I find it really bizarre and upsetting to deal with as it often results in massive overreactions and strops from him.

mummyrocks1 · 23/04/2022 22:05

GlitteryGreen · 23/04/2022 22:00

@mummyrocks1 Tbh I find it really difficult and still don't have an answer.

Mostly I just try to talk sense to him, like what I said in my previous post - "Why is me disagreeing with you 'controlling', when you are disagreeing with me too?" But not sure it really gets through tbh. As soon as we disagree on something where there actually has to be an end result - like you buying or not buying shorts - it's like I can almost see his eyes rolling mentally and the the figurative hackles go up. He often tells me he feels like he's been "backed into a corner", when it's purely just us feeling differently about something and needing to find a solution.

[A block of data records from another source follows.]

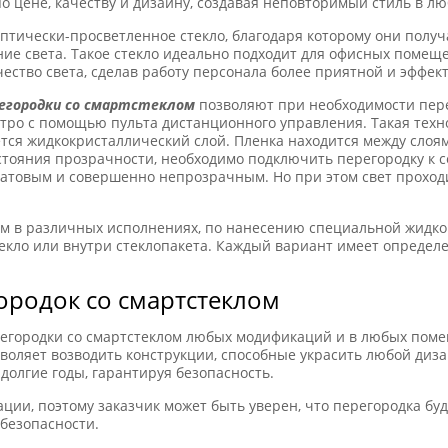
 цене, качеству и дизайну, создавая неповторимый стиль в л
оптически-просветленное стекло, благодаря которому они полу
е света. Такое стекло идеально подходит для офисных помещ
чество света, сделав работу персонала более приятной и эффек
егородки со смартстеклом
позволяют при необходимости пер
стро с помощью пульта дистанционного управления. Такая тех
тся жидкокристаллический слой. Пленка находится между слоя
тояния прозрачности, необходимо подключить перегородку к с
атовым и совершенно непрозрачным. Но при этом свет проходит
м в различных исполнениях, по нанесению специальной жидко
текло или внутри стеклопакета. Каждый вариант имеет определ
родок со смартстеклом
регородки со смартстеклом любых модификаций и в любых пом
зволяет возводить конструкции, способные украсить любой диз
долгие годы, гарантируя безопасность.
ии, поэтому заказчик может быть уверен, что перегородка бу
безопасности.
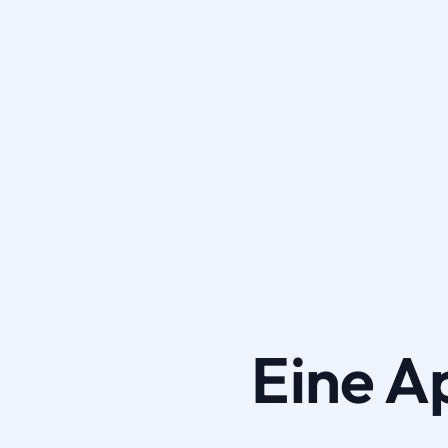
Eine A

I find it really bizarre and upsetting to deal with as it often results in massive overreactions and strops from him.

DH is exactly the same. He strops and flies off the handle. He's the bad guy, it's the mummy show, he starts swearing, life's rubbish, poor me. Divorce me then etc

OP posts:
billy1966 · 23/04/2022 22:10

He is an abusive, controlling bully.

Your children are growing up in an abusive home.

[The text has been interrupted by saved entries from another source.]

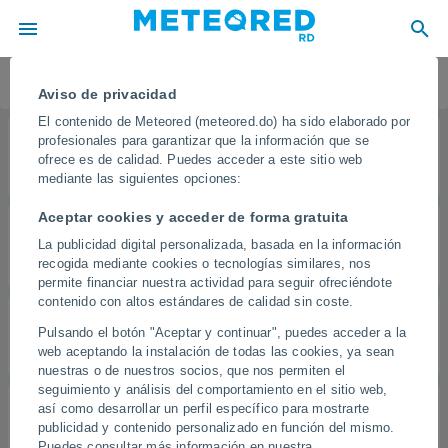
FAQ y Ayuda
Aviso de privacidad
El contenido de Meteored (meteored.do) ha sido elaborado por
profesionales para garantizar que la información que se
Símbolos atmosféricos
ofrece es de calidad. Puedes acceder a este sitio web
mediante las siguientes opciones:
Aceptar cookies y acceder de forma gratuita
Precipitación
La publicidad digital personalizada, basada en la información
recogida mediante cookies o tecnologías similares, nos
permite financiar nuestra actividad para seguir ofreciéndote
contenido con altos estándares de calidad sin coste.
Pulsando el botón "Aceptar y continuar", puedes acceder a la
Vientos
web aceptando la instalación de todas las cookies, ya sean
nuestras o de nuestros socios, que nos permiten el
seguimiento y análisis del comportamiento en el sitio web,
así como desarrollar un perfil específico para mostrarte
Índice UV
publicidad y contenido personalizado en función del mismo.
Puedes consultar más información en nuestra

Your life sounds utterly miserable.

Forget joint counselling.

Go on your own and start organising yourself to leave.

Your poor children and you deserve better than this.

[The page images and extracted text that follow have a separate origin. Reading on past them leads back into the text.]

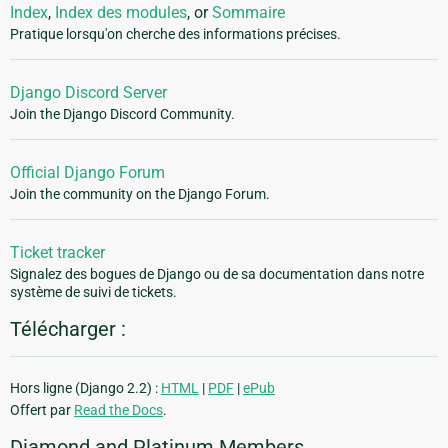
Index
,
Index des modules
, or
Sommaire
Pratique lorsqu'on cherche des informations précises.
Django Discord Server
Join the Django Discord Community.
Official Django Forum
Join the community on the Django Forum.
Ticket tracker
Signalez des bogues de Django ou de sa documentation dans notre
système de suivi de tickets.
Télécharger :
Hors ligne (Django 2.2) :
HTML
|
PDF
|
ePub
Offert par
Read the Docs
.
Diamond and Platinum Members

He's a shit husband and a shit father.

Get organised.

Hudsonriver · 23/04/2022 22:12

Op and others
Please read " Why does he do that "
Inside the minds of angry and controlling men
By Lundy Bancroft
All will become clear.
Delete from your Amazon browsing history though.

GlitteryGreen · 23/04/2022 22:14

@mummyrocks1 Yep, I get you completely.

As I say, luckily it isn't too often with my DP, but even this week we have been trying to agree on baby names and have been struggling with girls, and suddenly that's turned into "I feel like I just have to agree with one of the options you suggest and that's it".....even though we have both been suggesting names and both saying maybe/no? I don't understand why everything's got to be me vs him in his head, just because we don't immediately agree. It's such a strange mindset.

pixie5121 · 23/04/2022 22:19

This reply has been withdrawn

Withdrawn at poster's request.

cravingthelook · 23/04/2022 23:15

Leave, I had a DH like this amongst many many reasons it's one I couldn't take anymore. I've never been happier than now.

SarahDippity · 23/04/2022 23:27

I’d be curious about the dynamic of his upbringing - has he siblings, was he the ‘golden child’ used to getting his own way, or is he acting out being an underappreciated child by now being ‘the boss’ in this setting? Whatever, he’s acting like a dick, his way or play the victim. You ARE being manipulated into changing your behaviour but for the sake of peace probably thinking ‘it’s only shorts.’ Continue the counselling and cite specific examples or suggest role play as you are at an impasse, and it will become terminal unless you reach some medium of communications. It’s dreadfully toxic for the children to be drawn in and agreeing mummy is ‘bossy.’